DIRECTIONS. Each record is to be given again without alteration.

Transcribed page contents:
- Opening Delimiter -

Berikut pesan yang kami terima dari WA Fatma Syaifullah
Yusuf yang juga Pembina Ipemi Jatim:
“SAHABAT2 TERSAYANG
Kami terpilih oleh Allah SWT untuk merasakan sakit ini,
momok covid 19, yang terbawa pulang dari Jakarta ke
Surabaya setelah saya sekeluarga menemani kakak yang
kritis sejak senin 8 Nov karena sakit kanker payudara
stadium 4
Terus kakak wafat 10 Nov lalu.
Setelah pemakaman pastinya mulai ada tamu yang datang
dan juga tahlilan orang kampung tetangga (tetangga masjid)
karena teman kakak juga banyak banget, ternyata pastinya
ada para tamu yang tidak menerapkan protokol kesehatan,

- Closing Delimiter -

ANSWER SPACE.
Berikut pesan yang kami terima dari WA Fatma Syaifullah
Yusuf yang juga Pembina Ipemi Jatim:
“SAHABAT2 TERSAYANG
Kami terpilih oleh Allah SWT untuk merasakan sakit ini,
momok covid 19, yang terbawa pulang dari Jakarta ke
Surabaya setelah saya sekeluarga menemani kakak yang
kritis sejak senin 8 Nov karena sakit kanker payudara
stadium 4
Terus kakak wafat 10 Nov lalu.
Setelah pemakaman pastinya mulai ada tamu yang datang
dan juga tahlilan orang kampung tetangga (tetangga masjid)
karena teman kakak juga banyak banget, ternyata pastinya
ada para tamu yang tidak menerapkan protokol kesehatan,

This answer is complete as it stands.